## Data excerpts

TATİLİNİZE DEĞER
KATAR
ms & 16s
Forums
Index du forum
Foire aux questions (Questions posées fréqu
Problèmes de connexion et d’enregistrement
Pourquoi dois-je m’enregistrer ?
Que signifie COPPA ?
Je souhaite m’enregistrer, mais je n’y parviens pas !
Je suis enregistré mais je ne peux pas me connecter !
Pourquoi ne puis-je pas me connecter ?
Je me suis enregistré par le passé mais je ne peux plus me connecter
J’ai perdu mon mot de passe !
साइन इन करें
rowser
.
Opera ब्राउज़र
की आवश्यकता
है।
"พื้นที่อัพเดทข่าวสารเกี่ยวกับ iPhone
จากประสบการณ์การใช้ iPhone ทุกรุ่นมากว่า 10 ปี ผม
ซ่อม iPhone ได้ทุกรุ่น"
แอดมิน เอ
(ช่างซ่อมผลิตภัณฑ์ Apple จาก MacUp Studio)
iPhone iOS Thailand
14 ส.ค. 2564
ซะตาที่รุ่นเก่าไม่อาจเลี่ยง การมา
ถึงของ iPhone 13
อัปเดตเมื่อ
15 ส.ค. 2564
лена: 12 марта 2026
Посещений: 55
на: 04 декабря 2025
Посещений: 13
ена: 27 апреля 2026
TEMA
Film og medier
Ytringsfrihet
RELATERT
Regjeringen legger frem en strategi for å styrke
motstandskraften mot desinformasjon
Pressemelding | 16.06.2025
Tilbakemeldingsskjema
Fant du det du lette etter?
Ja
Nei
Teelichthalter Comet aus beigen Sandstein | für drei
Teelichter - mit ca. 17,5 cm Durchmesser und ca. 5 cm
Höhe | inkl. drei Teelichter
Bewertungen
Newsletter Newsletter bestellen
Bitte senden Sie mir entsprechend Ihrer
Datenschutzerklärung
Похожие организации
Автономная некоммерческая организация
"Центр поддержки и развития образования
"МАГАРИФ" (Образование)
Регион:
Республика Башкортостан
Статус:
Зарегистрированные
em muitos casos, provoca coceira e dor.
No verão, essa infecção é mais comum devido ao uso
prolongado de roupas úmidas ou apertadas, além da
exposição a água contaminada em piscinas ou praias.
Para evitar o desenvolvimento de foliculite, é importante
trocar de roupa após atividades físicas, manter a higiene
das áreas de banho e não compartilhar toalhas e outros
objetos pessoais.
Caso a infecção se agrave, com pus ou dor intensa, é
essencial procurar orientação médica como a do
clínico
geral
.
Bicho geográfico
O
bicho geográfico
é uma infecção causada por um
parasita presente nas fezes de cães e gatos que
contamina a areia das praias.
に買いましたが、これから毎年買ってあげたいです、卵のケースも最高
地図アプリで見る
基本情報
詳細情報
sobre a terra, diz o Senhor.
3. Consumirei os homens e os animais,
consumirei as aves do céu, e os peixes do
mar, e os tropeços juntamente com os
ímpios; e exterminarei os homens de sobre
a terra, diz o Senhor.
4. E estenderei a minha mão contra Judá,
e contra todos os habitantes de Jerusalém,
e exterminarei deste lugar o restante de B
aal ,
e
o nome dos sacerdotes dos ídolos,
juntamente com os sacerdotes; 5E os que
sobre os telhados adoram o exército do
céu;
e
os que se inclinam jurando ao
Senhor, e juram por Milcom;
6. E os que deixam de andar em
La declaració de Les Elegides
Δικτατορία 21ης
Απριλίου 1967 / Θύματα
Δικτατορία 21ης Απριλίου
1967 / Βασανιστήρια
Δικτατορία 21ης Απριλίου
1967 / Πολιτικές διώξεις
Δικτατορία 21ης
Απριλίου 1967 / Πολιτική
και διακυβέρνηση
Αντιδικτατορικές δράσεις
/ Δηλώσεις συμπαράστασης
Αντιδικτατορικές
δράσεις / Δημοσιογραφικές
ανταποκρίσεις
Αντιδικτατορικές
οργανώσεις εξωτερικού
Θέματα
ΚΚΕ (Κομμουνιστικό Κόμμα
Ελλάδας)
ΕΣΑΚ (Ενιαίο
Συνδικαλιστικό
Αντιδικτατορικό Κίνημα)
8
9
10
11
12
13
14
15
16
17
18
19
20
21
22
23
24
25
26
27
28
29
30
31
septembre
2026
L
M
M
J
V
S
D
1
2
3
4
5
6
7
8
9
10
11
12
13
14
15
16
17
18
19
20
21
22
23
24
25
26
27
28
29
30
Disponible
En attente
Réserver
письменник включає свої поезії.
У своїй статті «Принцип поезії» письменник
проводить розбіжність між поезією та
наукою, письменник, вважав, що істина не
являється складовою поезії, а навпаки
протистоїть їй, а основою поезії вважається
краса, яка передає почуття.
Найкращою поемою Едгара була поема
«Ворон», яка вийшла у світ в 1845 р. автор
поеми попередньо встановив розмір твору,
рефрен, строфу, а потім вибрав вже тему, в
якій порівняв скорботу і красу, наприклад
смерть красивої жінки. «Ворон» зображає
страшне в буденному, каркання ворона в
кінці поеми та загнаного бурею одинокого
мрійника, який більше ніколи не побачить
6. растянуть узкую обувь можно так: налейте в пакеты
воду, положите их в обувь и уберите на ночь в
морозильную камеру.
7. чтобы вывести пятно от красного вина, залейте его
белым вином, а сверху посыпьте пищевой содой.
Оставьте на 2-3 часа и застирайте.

## Problem
All the material above is to be returned exactly as it stands.

## Reply
TATİLİNİZE DEĞER
KATAR
ms & 16s
Forums
Index du forum
Foire aux questions (Questions posées fréqu
Problèmes de connexion et d’enregistrement
Pourquoi dois-je m’enregistrer ?
Que signifie COPPA ?
Je souhaite m’enregistrer, mais je n’y parviens pas !
Je suis enregistré mais je ne peux pas me connecter !
Pourquoi ne puis-je pas me connecter ?
Je me suis enregistré par le passé mais je ne peux plus me connecter
J’ai perdu mon mot de passe !
साइन इन करें
rowser
.
Opera ब्राउज़र
की आवश्यकता
है।
"พื้นที่อัพเดทข่าวสารเกี่ยวกับ iPhone
จากประสบการณ์การใช้ iPhone ทุกรุ่นมากว่า 10 ปี ผม
ซ่อม iPhone ได้ทุกรุ่น"
แอดมิน เอ
(ช่างซ่อมผลิตภัณฑ์ Apple จาก MacUp Studio)
iPhone iOS Thailand
14 ส.ค. 2564
ซะตาที่รุ่นเก่าไม่อาจเลี่ยง การมา
ถึงของ iPhone 13
อัปเดตเมื่อ
15 ส.ค. 2564
лена: 12 марта 2026
Посещений: 55
на: 04 декабря 2025
Посещений: 13
ена: 27 апреля 2026
TEMA
Film og medier
Ytringsfrihet
RELATERT
Regjeringen legger frem en strategi for å styrke
motstandskraften mot desinformasjon
Pressemelding | 16.06.2025
Tilbakemeldingsskjema
Fant du det du lette etter?
Ja
Nei
Teelichthalter Comet aus beigen Sandstein | für drei
Teelichter - mit ca. 17,5 cm Durchmesser und ca. 5 cm
Höhe | inkl. drei Teelichter
Bewertungen
Newsletter Newsletter bestellen
Bitte senden Sie mir entsprechend Ihrer
Datenschutzerklärung
Похожие организации
Автономная некоммерческая организация
"Центр поддержки и развития образования
"МАГАРИФ" (Образование)
Регион:
Республика Башкортостан
Статус:
Зарегистрированные
em muitos casos, provoca coceira e dor.
No verão, essa infecção é mais comum devido ao uso
prolongado de roupas úmidas ou apertadas, além da
exposição a água contaminada em piscinas ou praias.
Para evitar o desenvolvimento de foliculite, é importante
trocar de roupa após atividades físicas, manter a higiene
das áreas de banho e não compartilhar toalhas e outros
objetos pessoais.
Caso a infecção se agrave, com pus ou dor intensa, é
essencial procurar orientação médica como a do
clínico
geral
.
Bicho geográfico
O
bicho geográfico
é uma infecção causada por um
parasita presente nas fezes de cães e gatos que
contamina a areia das praias.
に買いましたが、これから毎年買ってあげたいです、卵のケースも最高
地図アプリで見る
基本情報
詳細情報
sobre a terra, diz o Senhor.
3. Consumirei os homens e os animais,
consumirei as aves do céu, e os peixes do
mar, e os tropeços juntamente com os
ímpios; e exterminarei os homens de sobre
a terra, diz o Senhor.
4. E estenderei a minha mão contra Judá,
e contra todos os habitantes de Jerusalém,
e exterminarei deste lugar o restante de B
aal ,
e
o nome dos sacerdotes dos ídolos,
juntamente com os sacerdotes; 5E os que
sobre os telhados adoram o exército do
céu;
e
os que se inclinam jurando ao
Senhor, e juram por Milcom;
6. E os que deixam de andar em
La declaració de Les Elegides
Δικτατορία 21ης
Απριλίου 1967 / Θύματα
Δικτατορία 21ης Απριλίου
1967 / Βασανιστήρια
Δικτατορία 21ης Απριλίου
1967 / Πολιτικές διώξεις
Δικτατορία 21ης
Απριλίου 1967 / Πολιτική
και διακυβέρνηση
Αντιδικτατορικές δράσεις
/ Δηλώσεις συμπαράστασης
Αντιδικτατορικές
δράσεις / Δημοσιογραφικές
ανταποκρίσεις
Αντιδικτατορικές
οργανώσεις εξωτερικού
Θέματα
ΚΚΕ (Κομμουνιστικό Κόμμα
Ελλάδας)
ΕΣΑΚ (Ενιαίο
Συνδικαλιστικό
Αντιδικτατορικό Κίνημα)
8
9
10
11
12
13
14
15
16
17
18
19
20
21
22
23
24
25
26
27
28
29
30
31
septembre
2026
L
M
M
J
V
S
D
1
2
3
4
5
6
7
8
9
10
11
12
13
14
15
16
17
18
19
20
21
22
23
24
25
26
27
28
29
30
Disponible
En attente
Réserver
письменник включає свої поезії.
У своїй статті «Принцип поезії» письменник
проводить розбіжність між поезією та
наукою, письменник, вважав, що істина не
являється складовою поезії, а навпаки
протистоїть їй, а основою поезії вважається
краса, яка передає почуття.
Найкращою поемою Едгара була поема
«Ворон», яка вийшла у світ в 1845 р. автор
поеми попередньо встановив розмір твору,
рефрен, строфу, а потім вибрав вже тему, в
якій порівняв скорботу і красу, наприклад
смерть красивої жінки. «Ворон» зображає
страшне в буденному, каркання ворона в
кінці поеми та загнаного бурею одинокого
мрійника, який більше ніколи не побачить
6. растянуть узкую обувь можно так: налейте в пакеты
воду, положите их в обувь и уберите на ночь в
морозильную камеру.
7. чтобы вывести пятно от красного вина, залейте его
белым вином, а сверху посыпьте пищевой содой.
Оставьте на 2-3 часа и застирайте.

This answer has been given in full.